Dataset records:
☆ ☆ ☆ ☆ ☆ ☆ ☆

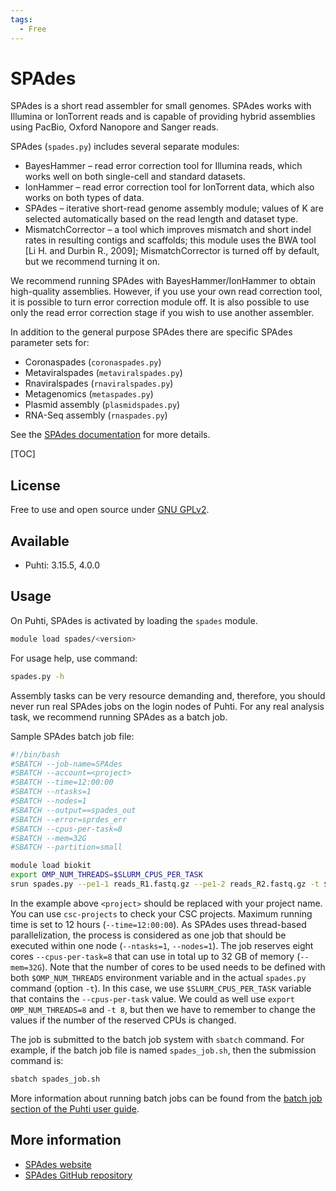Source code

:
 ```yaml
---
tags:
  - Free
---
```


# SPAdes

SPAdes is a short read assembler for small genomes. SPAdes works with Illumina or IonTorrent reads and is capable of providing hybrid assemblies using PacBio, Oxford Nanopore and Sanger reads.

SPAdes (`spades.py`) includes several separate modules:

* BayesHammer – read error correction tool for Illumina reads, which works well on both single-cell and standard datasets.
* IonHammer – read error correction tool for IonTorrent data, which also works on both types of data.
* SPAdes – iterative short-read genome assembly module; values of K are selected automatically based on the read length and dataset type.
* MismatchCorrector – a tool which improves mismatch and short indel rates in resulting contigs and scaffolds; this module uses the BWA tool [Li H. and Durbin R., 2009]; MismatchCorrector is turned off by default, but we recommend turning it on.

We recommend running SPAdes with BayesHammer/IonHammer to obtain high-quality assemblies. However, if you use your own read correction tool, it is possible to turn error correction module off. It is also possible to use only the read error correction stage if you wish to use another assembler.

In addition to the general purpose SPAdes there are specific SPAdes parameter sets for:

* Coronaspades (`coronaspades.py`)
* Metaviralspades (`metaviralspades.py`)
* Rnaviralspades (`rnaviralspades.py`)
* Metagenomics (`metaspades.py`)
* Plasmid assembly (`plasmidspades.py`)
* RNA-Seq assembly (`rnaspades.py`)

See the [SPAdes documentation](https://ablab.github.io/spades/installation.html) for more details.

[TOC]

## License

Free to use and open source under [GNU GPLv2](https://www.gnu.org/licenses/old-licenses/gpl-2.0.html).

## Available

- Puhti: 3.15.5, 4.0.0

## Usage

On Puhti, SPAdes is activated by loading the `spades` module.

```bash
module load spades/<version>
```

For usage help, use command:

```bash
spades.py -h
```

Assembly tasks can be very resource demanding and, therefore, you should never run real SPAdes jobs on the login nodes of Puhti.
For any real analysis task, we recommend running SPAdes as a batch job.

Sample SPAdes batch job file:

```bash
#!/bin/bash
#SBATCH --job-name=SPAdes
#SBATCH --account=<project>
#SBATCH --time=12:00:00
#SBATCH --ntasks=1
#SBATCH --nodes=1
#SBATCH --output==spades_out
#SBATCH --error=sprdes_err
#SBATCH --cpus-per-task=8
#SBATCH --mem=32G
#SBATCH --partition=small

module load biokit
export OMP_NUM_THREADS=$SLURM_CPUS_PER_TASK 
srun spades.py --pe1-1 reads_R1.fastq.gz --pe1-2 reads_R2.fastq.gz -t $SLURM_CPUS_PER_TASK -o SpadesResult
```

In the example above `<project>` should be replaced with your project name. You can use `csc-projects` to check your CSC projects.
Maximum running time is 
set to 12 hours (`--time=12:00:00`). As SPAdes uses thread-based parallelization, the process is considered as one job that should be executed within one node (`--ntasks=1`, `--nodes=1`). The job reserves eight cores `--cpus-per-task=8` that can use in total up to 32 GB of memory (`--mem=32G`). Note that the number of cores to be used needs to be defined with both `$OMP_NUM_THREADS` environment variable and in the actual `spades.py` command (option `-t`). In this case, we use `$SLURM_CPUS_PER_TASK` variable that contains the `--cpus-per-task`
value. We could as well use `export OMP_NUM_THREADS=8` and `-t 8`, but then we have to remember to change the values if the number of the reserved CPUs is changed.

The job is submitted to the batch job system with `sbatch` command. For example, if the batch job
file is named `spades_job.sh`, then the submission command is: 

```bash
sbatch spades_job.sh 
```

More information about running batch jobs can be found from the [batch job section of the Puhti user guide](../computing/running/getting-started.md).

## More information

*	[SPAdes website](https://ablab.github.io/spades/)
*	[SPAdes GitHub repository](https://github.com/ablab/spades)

☆ ☆ ☆ ☆ ☆ ☆ ☆

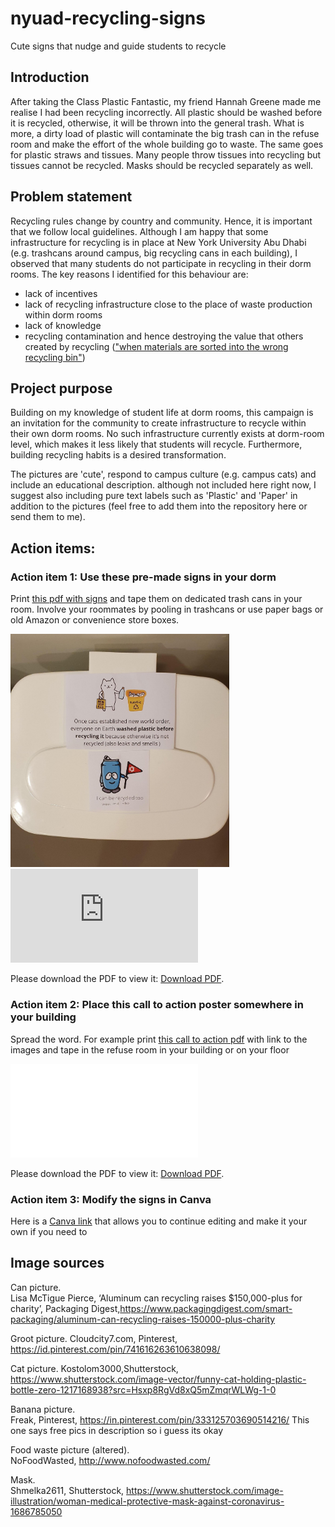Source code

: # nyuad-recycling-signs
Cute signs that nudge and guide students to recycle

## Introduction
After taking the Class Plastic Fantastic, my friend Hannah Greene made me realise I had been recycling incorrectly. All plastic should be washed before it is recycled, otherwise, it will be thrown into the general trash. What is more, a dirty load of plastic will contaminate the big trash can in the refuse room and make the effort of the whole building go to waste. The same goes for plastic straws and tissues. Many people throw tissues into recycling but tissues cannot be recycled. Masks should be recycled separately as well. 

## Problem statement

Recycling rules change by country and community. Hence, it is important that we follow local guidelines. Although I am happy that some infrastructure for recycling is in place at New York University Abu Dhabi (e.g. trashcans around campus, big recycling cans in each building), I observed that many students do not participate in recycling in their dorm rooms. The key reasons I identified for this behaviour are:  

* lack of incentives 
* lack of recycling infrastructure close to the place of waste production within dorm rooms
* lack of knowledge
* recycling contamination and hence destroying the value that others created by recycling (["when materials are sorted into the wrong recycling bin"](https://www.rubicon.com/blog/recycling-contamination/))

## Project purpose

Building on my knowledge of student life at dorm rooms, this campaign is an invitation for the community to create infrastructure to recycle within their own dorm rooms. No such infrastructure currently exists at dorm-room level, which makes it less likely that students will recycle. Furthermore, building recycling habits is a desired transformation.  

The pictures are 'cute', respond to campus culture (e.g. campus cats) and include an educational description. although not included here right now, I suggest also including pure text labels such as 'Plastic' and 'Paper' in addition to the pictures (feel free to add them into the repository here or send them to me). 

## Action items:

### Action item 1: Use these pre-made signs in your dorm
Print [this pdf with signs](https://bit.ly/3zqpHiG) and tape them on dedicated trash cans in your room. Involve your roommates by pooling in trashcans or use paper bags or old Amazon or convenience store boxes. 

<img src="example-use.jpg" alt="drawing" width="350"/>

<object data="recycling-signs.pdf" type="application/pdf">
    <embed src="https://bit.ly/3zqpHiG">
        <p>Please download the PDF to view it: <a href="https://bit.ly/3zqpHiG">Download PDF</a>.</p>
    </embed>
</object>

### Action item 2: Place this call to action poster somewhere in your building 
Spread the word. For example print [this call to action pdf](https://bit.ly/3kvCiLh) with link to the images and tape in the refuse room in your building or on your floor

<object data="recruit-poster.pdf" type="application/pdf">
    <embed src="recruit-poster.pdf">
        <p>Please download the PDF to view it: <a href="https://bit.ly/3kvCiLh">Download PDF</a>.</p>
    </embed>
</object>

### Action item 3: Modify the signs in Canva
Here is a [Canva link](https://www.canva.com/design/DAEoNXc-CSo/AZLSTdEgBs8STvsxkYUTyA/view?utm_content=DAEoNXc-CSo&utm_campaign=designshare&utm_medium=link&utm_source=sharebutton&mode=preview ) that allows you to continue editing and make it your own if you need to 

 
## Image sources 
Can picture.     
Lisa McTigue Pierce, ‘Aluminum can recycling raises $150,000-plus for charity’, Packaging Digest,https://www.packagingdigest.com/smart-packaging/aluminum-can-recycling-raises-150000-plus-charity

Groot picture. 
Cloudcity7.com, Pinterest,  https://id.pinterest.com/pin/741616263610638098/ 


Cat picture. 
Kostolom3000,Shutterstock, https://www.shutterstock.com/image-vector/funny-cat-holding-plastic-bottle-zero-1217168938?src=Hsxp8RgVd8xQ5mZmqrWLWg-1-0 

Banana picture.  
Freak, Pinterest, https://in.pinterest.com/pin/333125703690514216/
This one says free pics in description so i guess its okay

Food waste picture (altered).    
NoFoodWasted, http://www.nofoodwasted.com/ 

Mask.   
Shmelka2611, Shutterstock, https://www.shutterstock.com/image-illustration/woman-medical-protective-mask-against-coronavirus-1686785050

☆ ☆ ☆ ☆ ☆ ☆ ☆

State the number of lines above that include "jobs", and nothing further.

2